::: MATERIAL FOR THIS EXERCISE :::

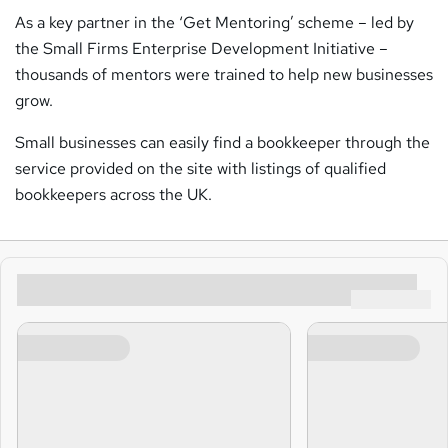
As a key partner in the ‘Get Mentoring’ scheme – led by
the Small Firms Enterprise Development Initiative –
thousands of mentors were trained to help new businesses
grow.
Small businesses can easily find a bookkeeper through the
service provided on the site with listings of qualified
bookkeepers across the UK.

:::

--- EXERCISE ---
Reproduce only those lines of the entries above that run from the line with "thousands of mentors" to the final line.

--- YOUR SOLUTION ---
thousands of mentors were trained to help new businesses
grow.
Small businesses can easily find a bookkeeper through the
service provided on the site with listings of qualified
bookkeepers across the UK.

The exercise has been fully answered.